Leonid Shpaner is a Data Scientist at UCLA Health. With over a decade experience in analytics and teaching, he has collaborated on a wide variety of projects within financial services, education, personal development, and healthcare. He serves as a course facilitator for Data Analytics and Applied Statistics at Cornell University and is a lecturer of Statistics in Python for the University of San Diego’s M.S. Applied Artificial Intelligence program.

License

kfre is distributed under the MIT License. See LICENSE for more information.

Support

If you have any questions or issues with kfre, please open an issue on this GitHub repository.

Acknowledgements

Tangri's KFRE model and its contributions to kidney disease research.

References

The kfre library is based on the risk prediction models developed in the following studies:

1. Tangri N, Grams ME, Levey AS, Coresh J, Appel LJ, Astor BC, Chodick G, Collins AJ, Djurdjev O, Elley CR, Evans M, Garg AX, Hallan SI, Inker LA, Ito S, Jee SH, Kovesdy CP, Kronenberg F, Heerspink HJL, Marks A, Nadkarni GN, Navaneethan SD, Nelson RG, Titze S, Sarnak MJ, Stengel B, Woodward M, Iseki K, for the CKD Prognosis Consortium. (2016). Multinational assessment of accuracy of equations for predicting risk of kidney failure: A meta-analysis. JAMA, 315(2), 164–174. doi: 10.1001/jama.2015.18202.

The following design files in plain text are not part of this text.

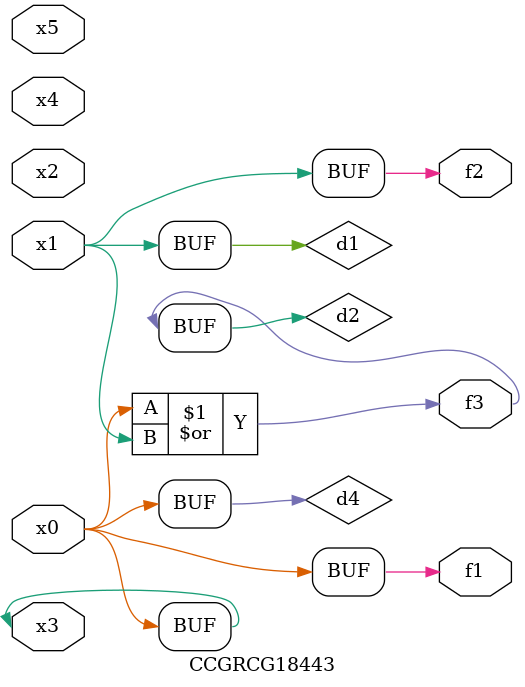
<source format=v>
module CCGRCG18443(
	input x0, x1, x2, x3, x4, x5,
	output f1, f2, f3
);

	wire d1, d2, d3, d4;

	and (d1, x1);
	or (d2, x0, x1);
	nand (d3, x0, x5);
	buf (d4, x0, x3);
	assign f1 = d4;
	assign f2 = d1;
	assign f3 = d2;
endmodule

</source>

2. Tangri, N., Stevens, L. A., Griffith, J., Tighiouart, H., Djurdjev, O., Naimark, D., Levin, A., & Levey, A. S. (2011). A predictive model for progression of chronic kidney disease to kidney failure. JAMA, 305(15), 1553-1559. doi: 10.1001/jama.2011.451.

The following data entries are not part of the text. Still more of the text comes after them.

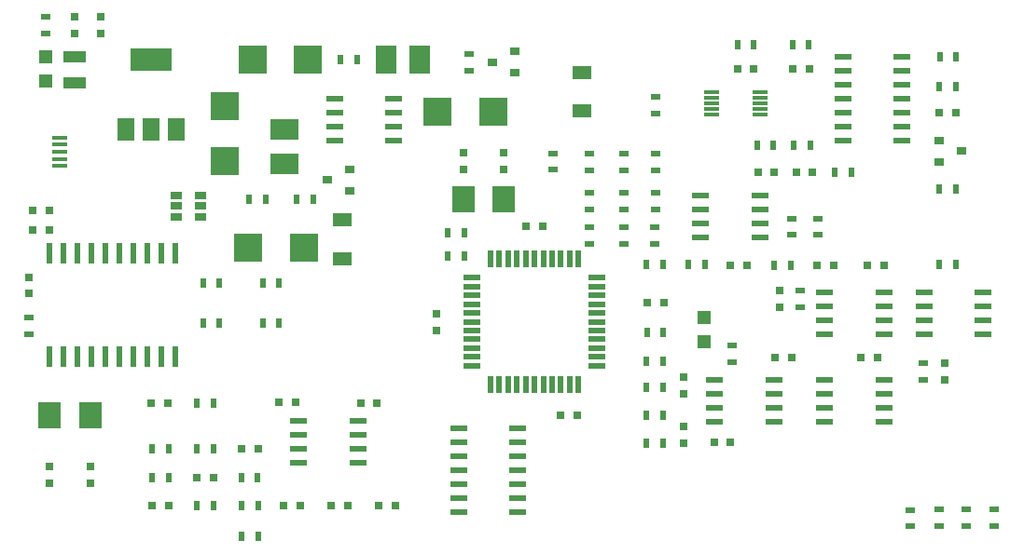
<source format=gtp>
G04 #@! TF.FileFunction,Paste,Top*
%FSLAX46Y46*%
G04 Gerber Fmt 4.6, Leading zero omitted, Abs format (unit mm)*
G04 Created by KiCad (PCBNEW 4.0.7-e2-6376~58~ubuntu16.04.1) date Mon Apr 23 04:55:53 2018*
%MOMM*%
%LPD*%
G01*
G04 APERTURE LIST*
%ADD10C,0.100000*%
%ADD11R,1.350000X0.400000*%
%ADD12R,0.500000X0.900000*%
%ADD13R,1.550000X0.600000*%
%ADD14R,0.600000X1.950000*%
%ADD15R,0.550000X1.500000*%
%ADD16R,1.500000X0.550000*%
%ADD17R,2.500000X2.550000*%
%ADD18R,2.550000X2.500000*%
%ADD19R,1.700000X1.300000*%
%ADD20R,2.030000X1.140000*%
%ADD21R,0.900000X0.800000*%
%ADD22R,1.500000X0.600000*%
%ADD23R,1.060000X0.650000*%
%ADD24R,3.800000X2.000000*%
%ADD25R,1.500000X2.000000*%
%ADD26R,1.400000X0.300000*%
%ADD27R,2.500000X1.950000*%
%ADD28R,1.950000X2.500000*%
%ADD29R,0.800000X0.750000*%
%ADD30R,0.750000X0.800000*%
%ADD31R,0.900000X0.500000*%
%ADD32R,2.000000X2.400000*%
%ADD33R,1.200000X1.200000*%
G04 APERTURE END LIST*
D10*
D11*
X94980000Y-73560000D03*
X94980000Y-74210000D03*
X94980000Y-74860000D03*
X94980000Y-75510000D03*
X94980000Y-76160000D03*
D12*
X112960000Y-107010000D03*
X111460000Y-107010000D03*
D13*
X154370000Y-95595000D03*
X154370000Y-96865000D03*
X154370000Y-98135000D03*
X154370000Y-99405000D03*
X159770000Y-99405000D03*
X159770000Y-98135000D03*
X159770000Y-96865000D03*
X159770000Y-95595000D03*
D14*
X93995000Y-93510000D03*
X95265000Y-93510000D03*
X96535000Y-93510000D03*
X97805000Y-93510000D03*
X99075000Y-93510000D03*
X100345000Y-93510000D03*
X101615000Y-93510000D03*
X102885000Y-93510000D03*
X104155000Y-93510000D03*
X105425000Y-93510000D03*
X105425000Y-84110000D03*
X104155000Y-84110000D03*
X102885000Y-84110000D03*
X101615000Y-84110000D03*
X100345000Y-84110000D03*
X99075000Y-84110000D03*
X97805000Y-84110000D03*
X96535000Y-84110000D03*
X95265000Y-84110000D03*
X93995000Y-84110000D03*
D15*
X134060000Y-96020000D03*
X134860000Y-96020000D03*
X135660000Y-96020000D03*
X136460000Y-96020000D03*
X137260000Y-96020000D03*
X138060000Y-96020000D03*
X138860000Y-96020000D03*
X139660000Y-96020000D03*
X140460000Y-96020000D03*
X141260000Y-96020000D03*
X142060000Y-96020000D03*
D16*
X143760000Y-94320000D03*
X143760000Y-93520000D03*
X143760000Y-92720000D03*
X143760000Y-91920000D03*
X143760000Y-91120000D03*
X143760000Y-90320000D03*
X143760000Y-89520000D03*
X143760000Y-88720000D03*
X143760000Y-87920000D03*
X143760000Y-87120000D03*
X143760000Y-86320000D03*
D15*
X142060000Y-84620000D03*
X141260000Y-84620000D03*
X140460000Y-84620000D03*
X139660000Y-84620000D03*
X138860000Y-84620000D03*
X138060000Y-84620000D03*
X137260000Y-84620000D03*
X136460000Y-84620000D03*
X135660000Y-84620000D03*
X134860000Y-84620000D03*
X134060000Y-84620000D03*
D16*
X132360000Y-86320000D03*
X132360000Y-87120000D03*
X132360000Y-87920000D03*
X132360000Y-88720000D03*
X132360000Y-89520000D03*
X132360000Y-90320000D03*
X132360000Y-91120000D03*
X132360000Y-91920000D03*
X132360000Y-92720000D03*
X132360000Y-93520000D03*
X132360000Y-94320000D03*
D17*
X109950000Y-75725000D03*
X109950000Y-70675000D03*
D18*
X117105000Y-83570000D03*
X112055000Y-83570000D03*
X134325000Y-71200000D03*
X129275000Y-71200000D03*
X112465000Y-66480000D03*
X117515000Y-66480000D03*
D19*
X120640000Y-84570000D03*
X120640000Y-81070000D03*
X142380000Y-67670000D03*
X142380000Y-71170000D03*
D20*
X96300000Y-68600000D03*
X96300000Y-66200000D03*
D21*
X174800000Y-73870000D03*
X174800000Y-75770000D03*
X176800000Y-74820000D03*
D22*
X131160000Y-100040000D03*
X131160000Y-101310000D03*
X131160000Y-102580000D03*
X131160000Y-103850000D03*
X131160000Y-105120000D03*
X131160000Y-106390000D03*
X131160000Y-107660000D03*
X136560000Y-107660000D03*
X136560000Y-106390000D03*
X136560000Y-105120000D03*
X136560000Y-103850000D03*
X136560000Y-102580000D03*
X136560000Y-101310000D03*
X136560000Y-100040000D03*
D23*
X105550000Y-78850000D03*
X105550000Y-79800000D03*
X105550000Y-80750000D03*
X107750000Y-80750000D03*
X107750000Y-78850000D03*
X107750000Y-79800000D03*
D13*
X125300000Y-73855000D03*
X125300000Y-72585000D03*
X125300000Y-71315000D03*
X125300000Y-70045000D03*
X119900000Y-70045000D03*
X119900000Y-71315000D03*
X119900000Y-72585000D03*
X119900000Y-73855000D03*
D24*
X103250000Y-66500000D03*
D25*
X103250000Y-72800000D03*
X105550000Y-72800000D03*
X100950000Y-72800000D03*
D22*
X166050000Y-66240000D03*
X166050000Y-67510000D03*
X166050000Y-68780000D03*
X166050000Y-70050000D03*
X166050000Y-71320000D03*
X166050000Y-72590000D03*
X166050000Y-73860000D03*
X171450000Y-73860000D03*
X171450000Y-72590000D03*
X171450000Y-71320000D03*
X171450000Y-70050000D03*
X171450000Y-68780000D03*
X171450000Y-67510000D03*
X171450000Y-66240000D03*
D13*
X164370000Y-87625000D03*
X164370000Y-88895000D03*
X164370000Y-90165000D03*
X164370000Y-91435000D03*
X169770000Y-91435000D03*
X169770000Y-90165000D03*
X169770000Y-88895000D03*
X169770000Y-87625000D03*
D26*
X154150000Y-69450000D03*
X154150000Y-69950000D03*
X154150000Y-70450000D03*
X154150000Y-70950000D03*
X154150000Y-71450000D03*
X158550000Y-71450000D03*
X158550000Y-70950000D03*
X158550000Y-70450000D03*
X158550000Y-69950000D03*
X158550000Y-69450000D03*
D13*
X173410000Y-87615000D03*
X173410000Y-88885000D03*
X173410000Y-90155000D03*
X173410000Y-91425000D03*
X178810000Y-91425000D03*
X178810000Y-90155000D03*
X178810000Y-88885000D03*
X178810000Y-87615000D03*
X164410000Y-95595000D03*
X164410000Y-96865000D03*
X164410000Y-98135000D03*
X164410000Y-99405000D03*
X169810000Y-99405000D03*
X169810000Y-98135000D03*
X169810000Y-96865000D03*
X169810000Y-95595000D03*
X122060000Y-103155000D03*
X122060000Y-101885000D03*
X122060000Y-100615000D03*
X122060000Y-99345000D03*
X116660000Y-99345000D03*
X116660000Y-100615000D03*
X116660000Y-101885000D03*
X116660000Y-103155000D03*
X153130000Y-78885000D03*
X153130000Y-80155000D03*
X153130000Y-81425000D03*
X153130000Y-82695000D03*
X158530000Y-82695000D03*
X158530000Y-81425000D03*
X158530000Y-80155000D03*
X158530000Y-78885000D03*
D21*
X121260000Y-78380000D03*
X121260000Y-76480000D03*
X119260000Y-77430000D03*
X136230000Y-67660000D03*
X136230000Y-65760000D03*
X134230000Y-66710000D03*
D27*
X115350000Y-75925000D03*
X115350000Y-72875000D03*
D28*
X127605000Y-66480000D03*
X124555000Y-66480000D03*
D29*
X94000000Y-81970000D03*
X92500000Y-81970000D03*
X92500000Y-80240000D03*
X94000000Y-80240000D03*
D30*
X129130000Y-89610000D03*
X129130000Y-91110000D03*
X92190000Y-86260000D03*
X92190000Y-87760000D03*
D29*
X103320000Y-107060000D03*
X104820000Y-107060000D03*
X103290000Y-97760000D03*
X104790000Y-97760000D03*
D30*
X131600000Y-76440000D03*
X131600000Y-74940000D03*
D29*
X125410000Y-107020000D03*
X123910000Y-107020000D03*
D30*
X135290000Y-76440000D03*
X135290000Y-74940000D03*
D29*
X138810000Y-81630000D03*
X137310000Y-81630000D03*
D30*
X98660000Y-64130000D03*
X98660000Y-62630000D03*
D29*
X148300000Y-88620000D03*
X149800000Y-88620000D03*
D30*
X96300000Y-64130000D03*
X96300000Y-62630000D03*
D29*
X141920000Y-98840000D03*
X140420000Y-98840000D03*
X167670000Y-93540000D03*
X169170000Y-93540000D03*
D30*
X160290000Y-89000000D03*
X160290000Y-87500000D03*
D29*
X156470000Y-67300000D03*
X157970000Y-67300000D03*
X165220000Y-85160000D03*
X163720000Y-85160000D03*
X169770000Y-85160000D03*
X168270000Y-85160000D03*
X163000000Y-67300000D03*
X161500000Y-67300000D03*
X154370000Y-101310000D03*
X155870000Y-101310000D03*
D30*
X151610000Y-96860000D03*
X151610000Y-95360000D03*
D29*
X111480000Y-101880000D03*
X112980000Y-101880000D03*
X161430000Y-93540000D03*
X159930000Y-93540000D03*
X176300000Y-71330000D03*
X174800000Y-71330000D03*
X119620000Y-107010000D03*
X121120000Y-107010000D03*
X155840000Y-85160000D03*
X157340000Y-85160000D03*
X116390000Y-97630000D03*
X114890000Y-97630000D03*
X116760000Y-107010000D03*
X115260000Y-107010000D03*
X159830000Y-76720000D03*
X158330000Y-76720000D03*
X123770000Y-97740000D03*
X122270000Y-97740000D03*
D30*
X175340000Y-95590000D03*
X175340000Y-94090000D03*
D29*
X107410000Y-104520000D03*
X108910000Y-104520000D03*
D30*
X151610000Y-101350000D03*
X151610000Y-99850000D03*
D29*
X163310000Y-76730000D03*
X161810000Y-76730000D03*
D31*
X139760000Y-76500000D03*
X139760000Y-75000000D03*
D12*
X131670000Y-84330000D03*
X130170000Y-84330000D03*
X131670000Y-82240000D03*
X130170000Y-82240000D03*
X113670000Y-79210000D03*
X112170000Y-79210000D03*
X116480000Y-79220000D03*
X117980000Y-79220000D03*
D31*
X172210000Y-108930000D03*
X172210000Y-107430000D03*
X174760000Y-108910000D03*
X174760000Y-107410000D03*
X177290000Y-108910000D03*
X177290000Y-107410000D03*
X179830000Y-108890000D03*
X179830000Y-107390000D03*
X132120000Y-67470000D03*
X132120000Y-65970000D03*
X143030000Y-75020000D03*
X143030000Y-76520000D03*
D12*
X121950000Y-66480000D03*
X120450000Y-66480000D03*
X148200000Y-85140000D03*
X149700000Y-85140000D03*
X112940000Y-104530000D03*
X111440000Y-104530000D03*
D31*
X146210000Y-78590000D03*
X146210000Y-80090000D03*
X146210000Y-76520000D03*
X146210000Y-75020000D03*
D12*
X156470000Y-65140000D03*
X157970000Y-65140000D03*
X161480000Y-65140000D03*
X162980000Y-65140000D03*
D31*
X162160000Y-87510000D03*
X162160000Y-89010000D03*
X173390000Y-94080000D03*
X173390000Y-95580000D03*
D12*
X176300000Y-85130000D03*
X174800000Y-85130000D03*
X161320000Y-85160000D03*
X159820000Y-85160000D03*
X176290000Y-68930000D03*
X174790000Y-68930000D03*
X176350000Y-66230000D03*
X174850000Y-66230000D03*
D31*
X149050000Y-69890000D03*
X149050000Y-71390000D03*
D12*
X149740000Y-96260000D03*
X148240000Y-96260000D03*
X149710000Y-101350000D03*
X148210000Y-101350000D03*
X148220000Y-98800000D03*
X149720000Y-98800000D03*
D31*
X146200000Y-83210000D03*
X146200000Y-81710000D03*
X148950000Y-83210000D03*
X148950000Y-81710000D03*
D12*
X152040000Y-85140000D03*
X153540000Y-85140000D03*
D31*
X155960000Y-92500000D03*
X155960000Y-94000000D03*
D12*
X158250000Y-74290000D03*
X159750000Y-74290000D03*
X176300000Y-78230000D03*
X174800000Y-78230000D03*
X161590000Y-74290000D03*
X163090000Y-74290000D03*
D31*
X149050000Y-76520000D03*
X149050000Y-75020000D03*
D12*
X165350000Y-76730000D03*
X166850000Y-76730000D03*
X108910000Y-107040000D03*
X107410000Y-107040000D03*
X108910000Y-97760000D03*
X107410000Y-97760000D03*
X107410000Y-101880000D03*
X108910000Y-101880000D03*
X103330000Y-101880000D03*
X104830000Y-101880000D03*
X111460000Y-109790000D03*
X112960000Y-109790000D03*
D31*
X149020000Y-78590000D03*
X149020000Y-80090000D03*
X161425000Y-82425000D03*
X161425000Y-80925000D03*
X163820000Y-82420000D03*
X163820000Y-80920000D03*
D12*
X148250000Y-93880000D03*
X149750000Y-93880000D03*
X149760000Y-91300000D03*
X148260000Y-91300000D03*
D31*
X93680000Y-64120000D03*
X93680000Y-62620000D03*
D12*
X109460000Y-86830000D03*
X107960000Y-86830000D03*
X109460000Y-90470000D03*
X107960000Y-90470000D03*
X114870000Y-86830000D03*
X113370000Y-86830000D03*
X114870000Y-90460000D03*
X113370000Y-90460000D03*
D31*
X92200000Y-89970000D03*
X92200000Y-91470000D03*
D30*
X94060000Y-104970000D03*
X94060000Y-103470000D03*
X97760000Y-104970000D03*
X97760000Y-103470000D03*
D32*
X94060000Y-98840000D03*
X97760000Y-98840000D03*
D31*
X143070000Y-83210000D03*
X143070000Y-81710000D03*
D33*
X153480000Y-92170000D03*
X153480000Y-89970000D03*
X93680000Y-66220000D03*
X93680000Y-68420000D03*
D32*
X131590000Y-79210000D03*
X135290000Y-79210000D03*
D12*
X103330000Y-104520000D03*
X104830000Y-104520000D03*
D31*
X143070000Y-80090000D03*
X143070000Y-78590000D03*
M02*

</source>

3. Sumida K, Nadkarni GN, Grams ME, Sang Y, Ballew SH, Coresh J, Matsushita K, Surapaneni A, Brunskill N, Chadban SJ, Chang AR, Cirillo M, Daratha KB, Gansevoort RT, Garg AX, Iacoviello L, Kayama T, Konta T, Kovesdy CP, Lash J, Lee BJ, Major RW, Metzger M, Miura K, Naimark DMJ, Nelson RG, Sawhney S, Stempniewicz N, Tang M, Townsend RR, Traynor JP, Valdivielso JM, Wetzels J, Polkinghorne KR, Heerspink HJL, for the Chronic Kidney Disease Prognosis Consortium. (2020). Conversion of urine protein-creatinine ratio or urine dipstick protein to urine albumin-creatinine ratio for use in chronic kidney disease screening and prognosis. Ann Intern Med, 173(6), 426-435. doi: 10.7326/M20-0529.

Please refer to these studies for an in-depth understanding of the kidney failure risk prediction models used within this library.